* [TASK PROMPT] Your answer must match the records word for word and contain no pictures.

◆ ◆ ◆

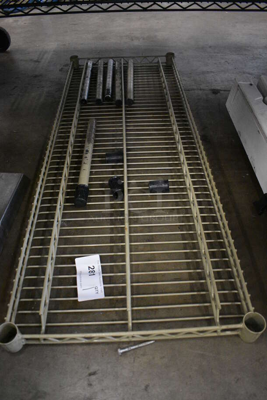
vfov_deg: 67.3
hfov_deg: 48.0
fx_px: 300
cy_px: 200
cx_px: 134
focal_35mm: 27
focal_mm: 18
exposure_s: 1/125
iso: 5000
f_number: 3.5
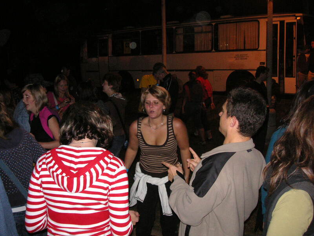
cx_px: 157
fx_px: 336
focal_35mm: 37
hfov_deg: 50.1
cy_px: 118
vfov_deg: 38.7
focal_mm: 6.1
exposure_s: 1/45
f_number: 2.8
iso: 160
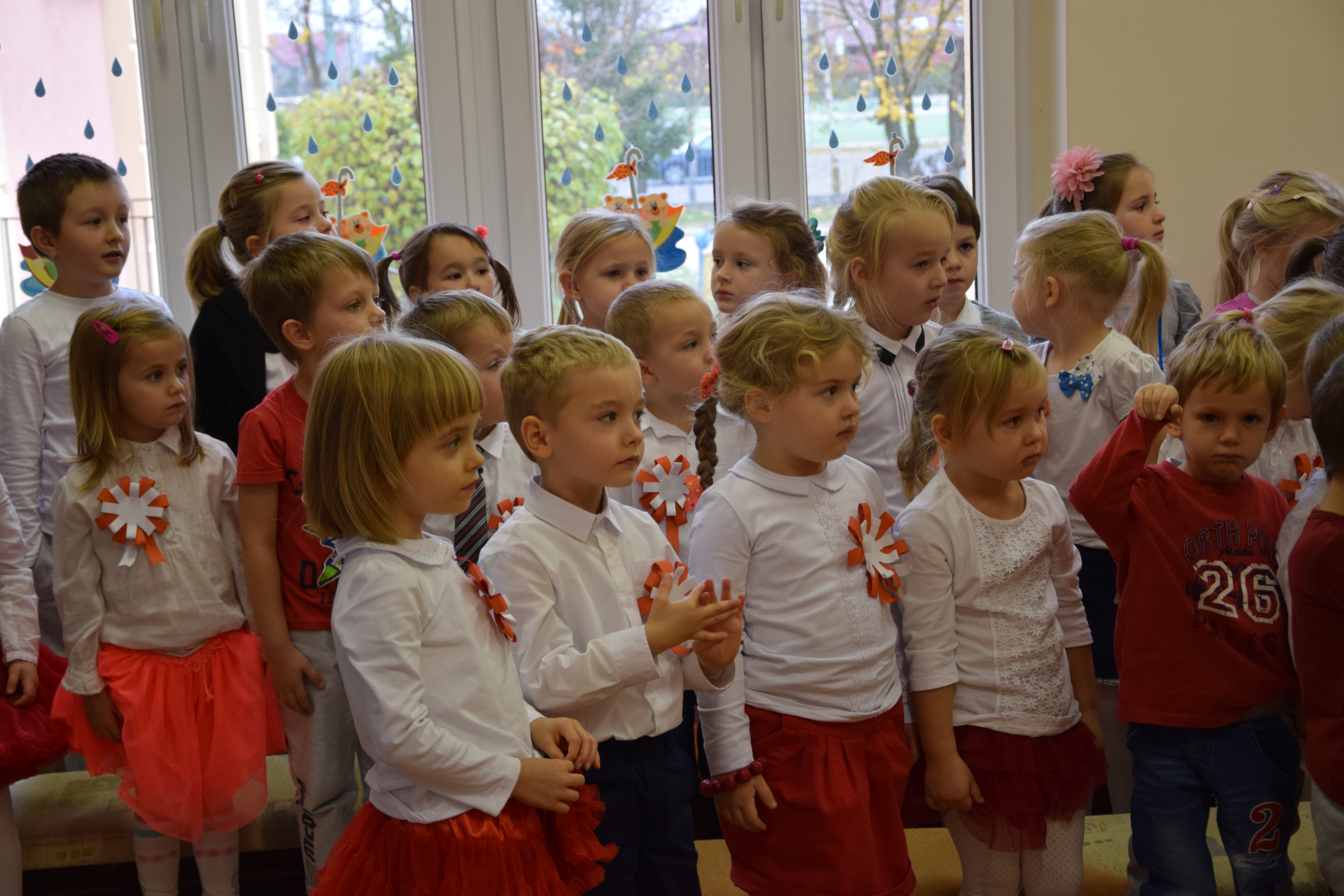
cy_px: 448
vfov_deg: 18.9
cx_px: 672
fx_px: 2688
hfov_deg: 28.1
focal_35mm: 72
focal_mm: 48
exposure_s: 1/60
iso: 560
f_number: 4.8
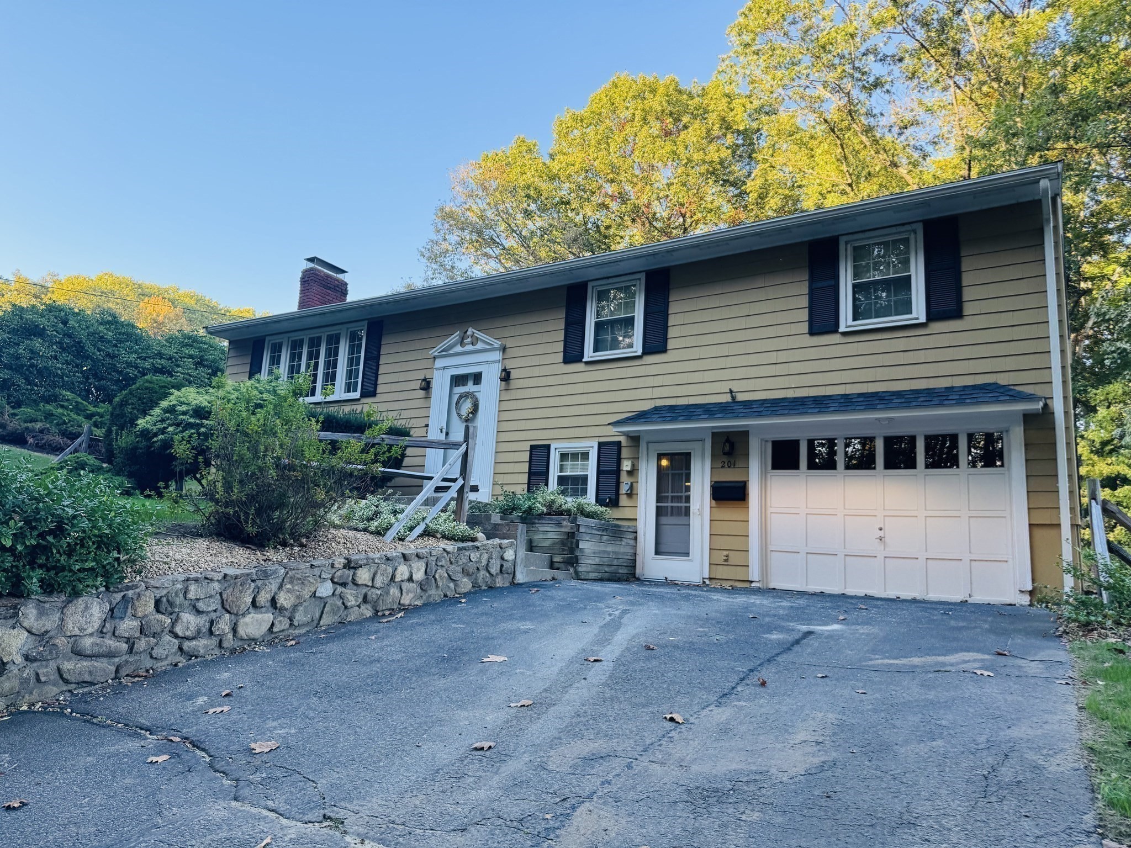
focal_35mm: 24
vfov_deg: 56.8
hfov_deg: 71.6
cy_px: 424
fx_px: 784
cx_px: 566
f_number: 1.78
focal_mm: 6.76
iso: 80
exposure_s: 1/227
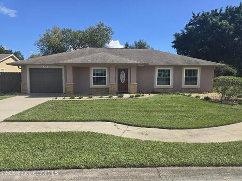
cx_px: 121
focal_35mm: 23
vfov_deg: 58.9
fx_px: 161
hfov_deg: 73.9
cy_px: 90
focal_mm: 6.3
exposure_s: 1/773
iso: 12
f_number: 1.7
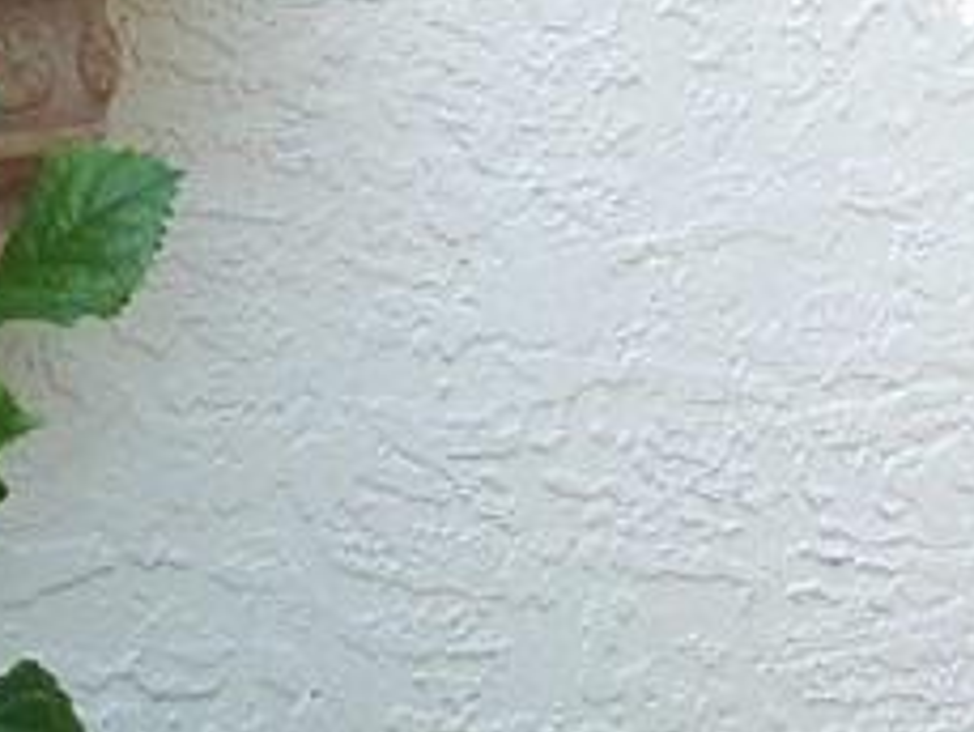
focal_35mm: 194
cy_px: -38
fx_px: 5461
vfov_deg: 7.6
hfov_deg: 10.2
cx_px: 174
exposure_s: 1/250
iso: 64
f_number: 2.8
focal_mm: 7.8
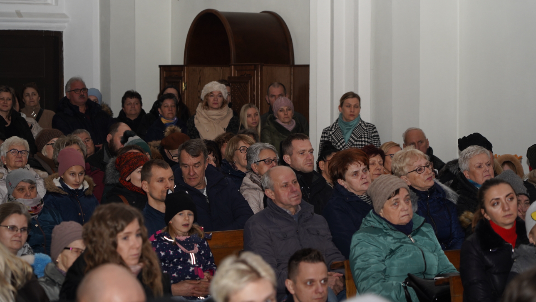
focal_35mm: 111
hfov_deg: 19.3
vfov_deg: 10.9
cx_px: 267
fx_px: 1578
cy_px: 149
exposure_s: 1/100
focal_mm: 105
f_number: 5
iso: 1000
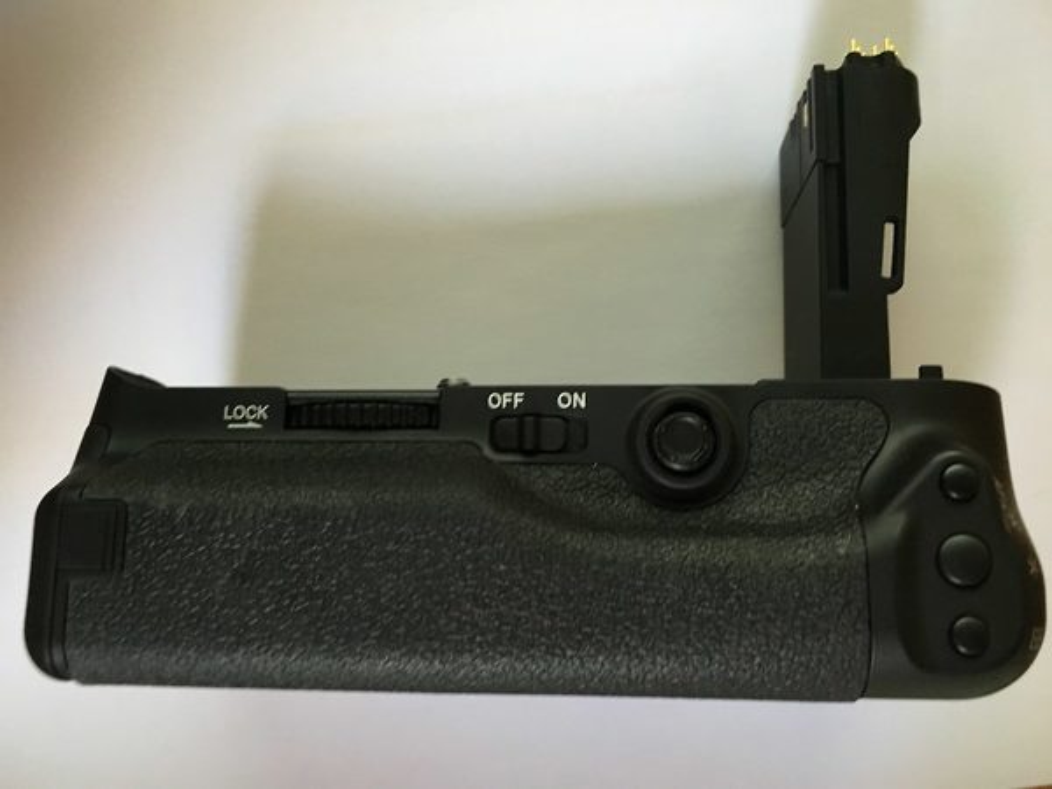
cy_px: 394
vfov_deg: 48.2
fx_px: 881
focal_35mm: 29
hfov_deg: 61.7
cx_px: 526
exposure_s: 1/20
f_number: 2.2
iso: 200
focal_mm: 4.15
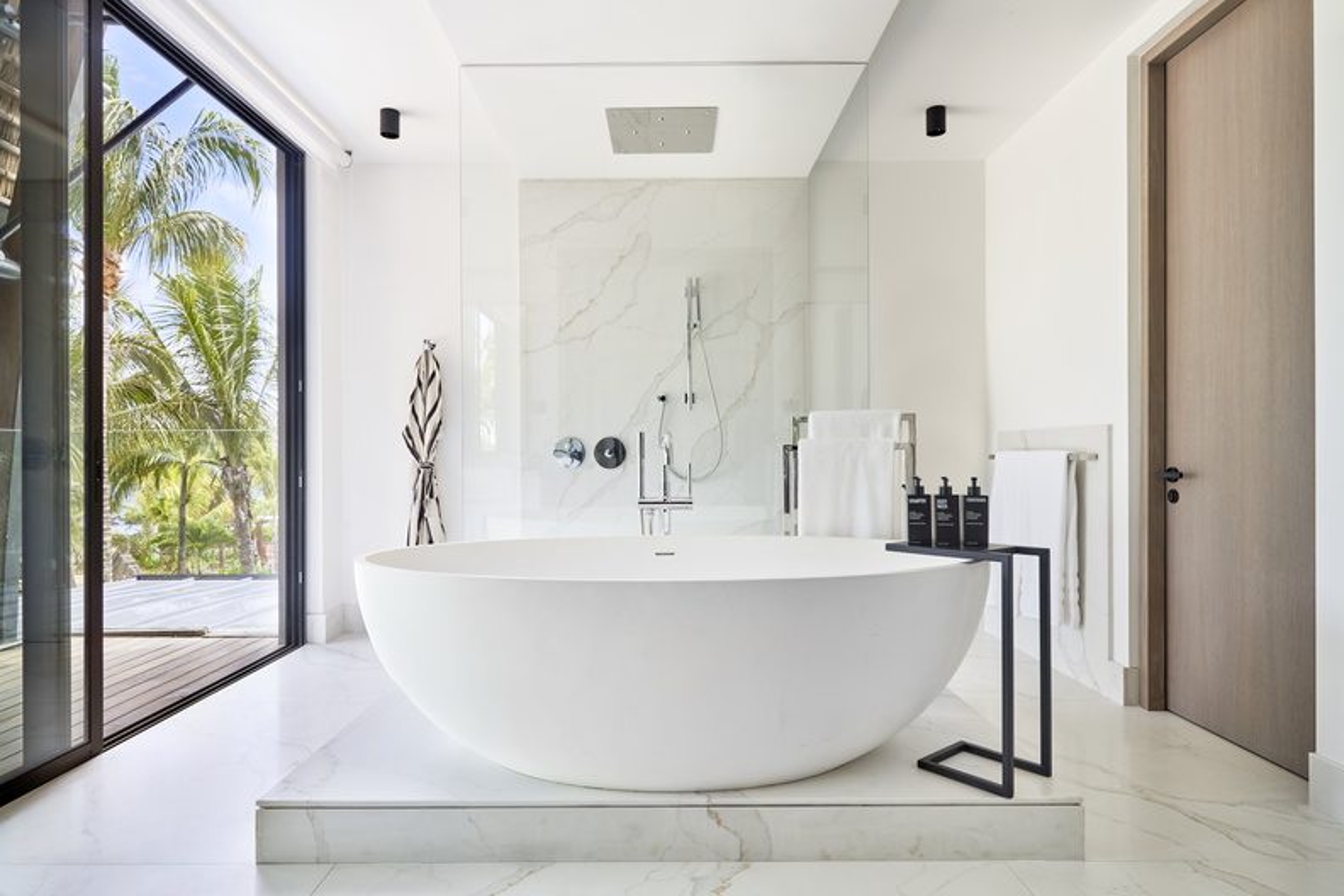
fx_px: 747
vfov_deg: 61.9
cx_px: 672
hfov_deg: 84.0
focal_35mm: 20
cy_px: 448
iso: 200
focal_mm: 20
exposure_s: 1/80
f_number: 5.6
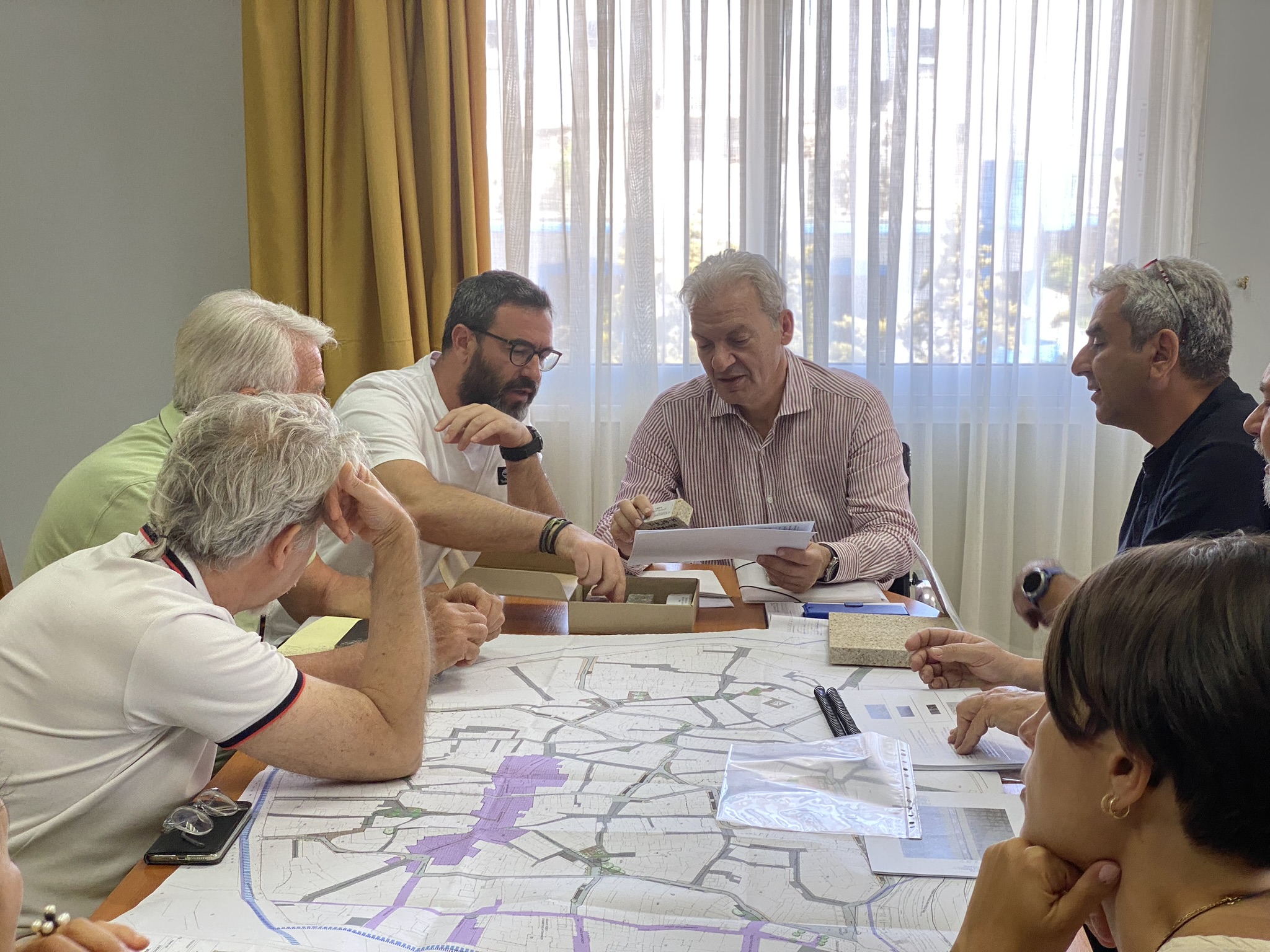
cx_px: 635
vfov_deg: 28.0
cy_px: 476
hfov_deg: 36.8
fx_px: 1908
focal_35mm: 52
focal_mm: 6
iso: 40
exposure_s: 1/100
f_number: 2
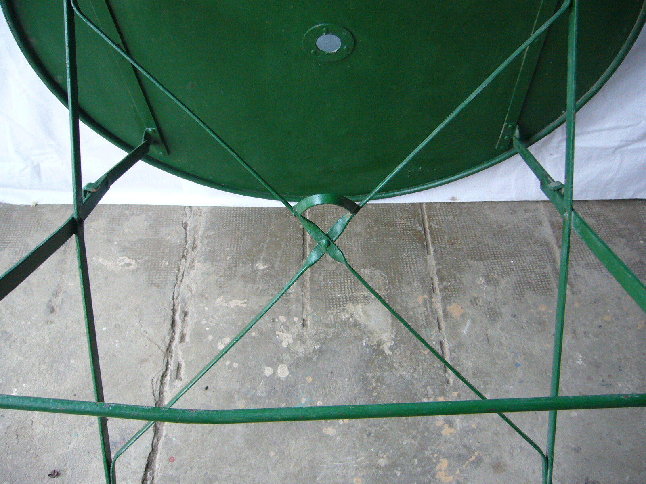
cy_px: 242
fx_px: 653
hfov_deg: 52.6
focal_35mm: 35
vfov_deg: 40.7
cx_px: 323
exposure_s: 1/15
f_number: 2.8
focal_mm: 5.8
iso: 200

◆ ◆ ◆

* [TASK OUTPUT]
vfov_deg: 67.3
hfov_deg: 48.0
fx_px: 300
cy_px: 200
cx_px: 134
focal_35mm: 27
focal_mm: 18
exposure_s: 1/125
iso: 5000
f_number: 3.5
cx_px: 157
fx_px: 336
focal_35mm: 37
hfov_deg: 50.1
cy_px: 118
vfov_deg: 38.7
focal_mm: 6.1
exposure_s: 1/45
f_number: 2.8
iso: 160
cy_px: 448
vfov_deg: 18.9
cx_px: 672
fx_px: 2688
hfov_deg: 28.1
focal_35mm: 72
focal_mm: 48
exposure_s: 1/60
iso: 560
f_number: 4.8
focal_35mm: 24
vfov_deg: 56.8
hfov_deg: 71.6
cy_px: 424
fx_px: 784
cx_px: 566
f_number: 1.78
focal_mm: 6.76
iso: 80
exposure_s: 1/227
cx_px: 121
focal_35mm: 23
vfov_deg: 58.9
fx_px: 161
hfov_deg: 73.9
cy_px: 90
focal_mm: 6.3
exposure_s: 1/773
iso: 12
f_number: 1.7
focal_35mm: 194
cy_px: -38
fx_px: 5461
vfov_deg: 7.6
hfov_deg: 10.2
cx_px: 174
exposure_s: 1/250
iso: 64
f_number: 2.8
focal_mm: 7.8
focal_35mm: 111
hfov_deg: 19.3
vfov_deg: 10.9
cx_px: 267
fx_px: 1578
cy_px: 149
exposure_s: 1/100
focal_mm: 105
f_number: 5
iso: 1000
cy_px: 394
vfov_deg: 48.2
fx_px: 881
focal_35mm: 29
hfov_deg: 61.7
cx_px: 526
exposure_s: 1/20
f_number: 2.2
iso: 200
focal_mm: 4.15
fx_px: 747
vfov_deg: 61.9
cx_px: 672
hfov_deg: 84.0
focal_35mm: 20
cy_px: 448
iso: 200
focal_mm: 20
exposure_s: 1/80
f_number: 5.6
cx_px: 635
vfov_deg: 28.0
cy_px: 476
hfov_deg: 36.8
fx_px: 1908
focal_35mm: 52
focal_mm: 6
iso: 40
exposure_s: 1/100
f_number: 2
cy_px: 242
fx_px: 653
hfov_deg: 52.6
focal_35mm: 35
vfov_deg: 40.7
cx_px: 323
exposure_s: 1/15
f_number: 2.8
focal_mm: 5.8
iso: 200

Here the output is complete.